After a nearly 12-year break, I finally got back into flying. I've spent quite a bit of time studying, practicing, learning, and exploring. It's been a blast. When I'm up in the air, I never think about work. Ever. It's a great break. A change of scenery. There's no keyboard. No noise. It's outside. And my mental health is all the better for it.

I remember being on the phone a few months ago with one of my oldest friends. She and I have known each other long enough that she remembers when I first starting flying back in high school. In fact, I remember her coming to the airport to watch one time. When I told her that I had picked it up again and was committed to getting my license (and much more) this time, she was so happy for me. I didn't need to say any more than that. She just knew that it was good for me and I really needed to do it.

She was right. As usual.

Back to Josh

So, in response to Josh, the best I can come up with is this: Yeah. Me too.

Posted by jzawodn at March 07, 2003 09:33 PM

Reader Comments
# Jason said:

Reading both posts is rather interesting, giving me a chance to reflect on my own life, and my own path. I don't live in California, and I doubt I ever will. I moved north to Montreal, for a job and a beautiful woman. Just after Christmas, the company shut down, but my woman stayed with me.

I am now preparing to enter a new job. They recruited me (it's fun when companies call you about getting a job there), and after I lost the job, I naturally said yes. A good stable company is what I want, what I need.

I am still young, but even at this age, I have already been with several other companies who had "great ideas" that would "make us all a lot of money". Now I just want a solid company that will let me live my life.

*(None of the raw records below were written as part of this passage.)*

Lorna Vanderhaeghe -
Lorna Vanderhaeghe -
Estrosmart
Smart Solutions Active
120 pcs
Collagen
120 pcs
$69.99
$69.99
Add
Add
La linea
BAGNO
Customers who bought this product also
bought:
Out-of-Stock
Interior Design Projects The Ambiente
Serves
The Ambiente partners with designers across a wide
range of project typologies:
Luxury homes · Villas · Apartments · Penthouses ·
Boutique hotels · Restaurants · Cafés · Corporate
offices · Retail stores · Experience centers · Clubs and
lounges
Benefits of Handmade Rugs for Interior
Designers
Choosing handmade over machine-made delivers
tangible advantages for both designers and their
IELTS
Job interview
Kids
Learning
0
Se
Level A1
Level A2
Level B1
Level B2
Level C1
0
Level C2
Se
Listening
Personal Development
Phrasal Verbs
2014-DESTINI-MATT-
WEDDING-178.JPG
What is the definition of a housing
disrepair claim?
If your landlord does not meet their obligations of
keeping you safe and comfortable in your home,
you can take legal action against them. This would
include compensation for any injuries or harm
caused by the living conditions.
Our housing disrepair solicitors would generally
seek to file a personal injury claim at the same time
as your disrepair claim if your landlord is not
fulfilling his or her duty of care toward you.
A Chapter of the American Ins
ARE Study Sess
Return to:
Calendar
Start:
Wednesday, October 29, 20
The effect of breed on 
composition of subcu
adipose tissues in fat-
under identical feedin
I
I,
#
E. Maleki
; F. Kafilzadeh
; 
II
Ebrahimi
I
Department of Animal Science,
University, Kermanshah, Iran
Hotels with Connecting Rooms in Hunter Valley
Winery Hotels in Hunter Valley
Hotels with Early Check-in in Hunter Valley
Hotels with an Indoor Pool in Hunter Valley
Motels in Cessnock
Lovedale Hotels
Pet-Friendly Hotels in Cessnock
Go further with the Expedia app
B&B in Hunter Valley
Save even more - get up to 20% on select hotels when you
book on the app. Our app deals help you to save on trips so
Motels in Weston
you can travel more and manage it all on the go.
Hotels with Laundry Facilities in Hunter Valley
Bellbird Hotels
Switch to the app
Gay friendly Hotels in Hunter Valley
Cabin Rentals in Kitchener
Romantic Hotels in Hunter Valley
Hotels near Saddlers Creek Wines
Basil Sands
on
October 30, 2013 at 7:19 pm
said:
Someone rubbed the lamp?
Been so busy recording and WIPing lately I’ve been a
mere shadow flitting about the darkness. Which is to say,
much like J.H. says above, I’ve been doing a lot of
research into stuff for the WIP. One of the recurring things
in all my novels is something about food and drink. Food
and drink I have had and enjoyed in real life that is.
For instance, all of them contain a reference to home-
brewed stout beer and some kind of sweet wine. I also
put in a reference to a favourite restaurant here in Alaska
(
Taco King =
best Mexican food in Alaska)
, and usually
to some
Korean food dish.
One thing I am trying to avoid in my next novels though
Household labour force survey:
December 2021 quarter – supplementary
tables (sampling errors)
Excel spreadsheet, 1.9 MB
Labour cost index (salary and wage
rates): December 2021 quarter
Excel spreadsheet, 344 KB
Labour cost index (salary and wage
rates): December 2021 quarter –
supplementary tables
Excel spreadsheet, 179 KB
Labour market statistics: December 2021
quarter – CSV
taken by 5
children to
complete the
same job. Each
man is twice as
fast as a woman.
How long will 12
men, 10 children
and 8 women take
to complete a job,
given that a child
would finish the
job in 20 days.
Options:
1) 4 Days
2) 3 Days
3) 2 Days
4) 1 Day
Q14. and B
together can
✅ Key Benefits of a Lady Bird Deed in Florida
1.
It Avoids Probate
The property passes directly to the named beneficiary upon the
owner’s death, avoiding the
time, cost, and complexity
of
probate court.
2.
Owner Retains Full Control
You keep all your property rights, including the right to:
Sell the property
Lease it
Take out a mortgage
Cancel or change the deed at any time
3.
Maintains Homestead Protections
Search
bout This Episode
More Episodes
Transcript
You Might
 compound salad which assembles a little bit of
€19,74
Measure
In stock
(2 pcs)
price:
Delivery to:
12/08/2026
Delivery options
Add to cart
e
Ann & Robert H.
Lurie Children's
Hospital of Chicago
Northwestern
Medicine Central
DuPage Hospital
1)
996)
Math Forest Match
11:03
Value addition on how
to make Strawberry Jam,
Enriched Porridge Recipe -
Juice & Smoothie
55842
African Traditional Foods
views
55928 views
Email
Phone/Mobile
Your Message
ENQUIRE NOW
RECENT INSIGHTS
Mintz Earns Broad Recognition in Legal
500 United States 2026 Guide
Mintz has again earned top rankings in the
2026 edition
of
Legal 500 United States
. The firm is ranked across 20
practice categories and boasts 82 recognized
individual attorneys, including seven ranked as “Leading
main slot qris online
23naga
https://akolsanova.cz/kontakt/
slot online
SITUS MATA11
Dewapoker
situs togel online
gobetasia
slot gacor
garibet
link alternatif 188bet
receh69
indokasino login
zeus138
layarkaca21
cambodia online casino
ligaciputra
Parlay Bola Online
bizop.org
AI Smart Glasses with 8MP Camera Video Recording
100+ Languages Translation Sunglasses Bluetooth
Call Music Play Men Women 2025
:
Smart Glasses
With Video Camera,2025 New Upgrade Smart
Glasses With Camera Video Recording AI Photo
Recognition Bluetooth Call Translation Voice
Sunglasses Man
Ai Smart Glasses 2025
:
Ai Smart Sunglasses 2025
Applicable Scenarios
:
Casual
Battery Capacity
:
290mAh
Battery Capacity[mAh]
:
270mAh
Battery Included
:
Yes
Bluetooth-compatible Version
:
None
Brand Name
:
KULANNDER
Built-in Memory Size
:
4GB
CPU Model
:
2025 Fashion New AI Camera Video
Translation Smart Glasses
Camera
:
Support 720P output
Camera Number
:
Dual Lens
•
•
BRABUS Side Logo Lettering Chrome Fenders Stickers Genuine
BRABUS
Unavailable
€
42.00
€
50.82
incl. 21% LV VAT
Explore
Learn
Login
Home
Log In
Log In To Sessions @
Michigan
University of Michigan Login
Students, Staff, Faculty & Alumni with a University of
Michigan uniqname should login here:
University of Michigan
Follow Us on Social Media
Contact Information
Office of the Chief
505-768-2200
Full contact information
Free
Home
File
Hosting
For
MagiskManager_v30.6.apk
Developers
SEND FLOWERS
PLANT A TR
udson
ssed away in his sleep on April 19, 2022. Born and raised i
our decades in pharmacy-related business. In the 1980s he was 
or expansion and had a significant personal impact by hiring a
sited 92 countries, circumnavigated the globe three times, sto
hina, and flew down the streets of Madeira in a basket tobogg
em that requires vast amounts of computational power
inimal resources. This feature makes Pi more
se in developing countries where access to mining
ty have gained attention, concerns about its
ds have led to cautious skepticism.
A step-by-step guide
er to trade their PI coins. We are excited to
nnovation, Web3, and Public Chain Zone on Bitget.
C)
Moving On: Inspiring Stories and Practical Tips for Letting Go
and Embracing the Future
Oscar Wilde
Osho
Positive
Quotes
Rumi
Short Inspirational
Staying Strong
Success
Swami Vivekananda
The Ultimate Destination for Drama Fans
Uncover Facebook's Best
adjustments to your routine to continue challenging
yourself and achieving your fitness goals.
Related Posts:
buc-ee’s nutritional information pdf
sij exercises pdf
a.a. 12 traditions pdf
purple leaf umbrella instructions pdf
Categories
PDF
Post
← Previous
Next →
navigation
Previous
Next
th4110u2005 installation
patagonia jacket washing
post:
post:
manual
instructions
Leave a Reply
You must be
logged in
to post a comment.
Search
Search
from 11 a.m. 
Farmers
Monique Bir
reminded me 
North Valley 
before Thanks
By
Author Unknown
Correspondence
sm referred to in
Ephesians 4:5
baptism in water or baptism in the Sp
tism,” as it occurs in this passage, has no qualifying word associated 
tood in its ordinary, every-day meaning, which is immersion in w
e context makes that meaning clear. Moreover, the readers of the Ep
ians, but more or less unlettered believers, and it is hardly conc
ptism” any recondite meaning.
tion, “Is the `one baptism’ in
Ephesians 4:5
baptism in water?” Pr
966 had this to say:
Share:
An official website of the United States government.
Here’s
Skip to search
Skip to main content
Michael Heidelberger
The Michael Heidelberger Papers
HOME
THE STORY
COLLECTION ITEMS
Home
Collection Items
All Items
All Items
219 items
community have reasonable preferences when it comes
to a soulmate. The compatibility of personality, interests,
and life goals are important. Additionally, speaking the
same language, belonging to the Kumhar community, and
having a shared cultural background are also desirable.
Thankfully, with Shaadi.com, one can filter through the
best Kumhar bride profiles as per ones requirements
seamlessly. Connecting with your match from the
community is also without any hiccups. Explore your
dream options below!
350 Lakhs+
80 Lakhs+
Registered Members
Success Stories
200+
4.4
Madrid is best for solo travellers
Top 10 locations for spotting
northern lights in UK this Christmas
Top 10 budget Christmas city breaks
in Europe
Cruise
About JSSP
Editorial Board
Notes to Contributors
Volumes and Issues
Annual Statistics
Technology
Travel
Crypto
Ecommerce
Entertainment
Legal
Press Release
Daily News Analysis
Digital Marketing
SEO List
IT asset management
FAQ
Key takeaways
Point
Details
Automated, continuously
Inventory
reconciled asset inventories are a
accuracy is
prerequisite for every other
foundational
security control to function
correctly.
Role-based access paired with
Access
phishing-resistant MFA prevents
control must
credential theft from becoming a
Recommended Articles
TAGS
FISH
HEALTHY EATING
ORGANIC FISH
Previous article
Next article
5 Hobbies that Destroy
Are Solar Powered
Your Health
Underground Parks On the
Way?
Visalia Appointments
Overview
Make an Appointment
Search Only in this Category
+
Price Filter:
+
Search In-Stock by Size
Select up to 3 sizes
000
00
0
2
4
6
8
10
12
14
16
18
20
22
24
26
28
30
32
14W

My father keeps telling me I should spend less time working, and more time enjoying family, and I have started to see the light. Work is work, and family is always there for you. I have grown up a lot in the past year, a lot of that thanks to my soon-to-be fiance. I have met new people, all of whom have had some effect on me.

But most of all, I feel I just want to have time to enjoy my life. These days, I try less to impress the people that are not important, I don't worry myself about the little things like open source, and proving myself. I just do things because I want to. I challenge myself, and I make sure I enjoy it.

I believe it's finally understanding that what really is important is your own happiness. In life, their exists a finite amount of time to be happy. Let's not waste it.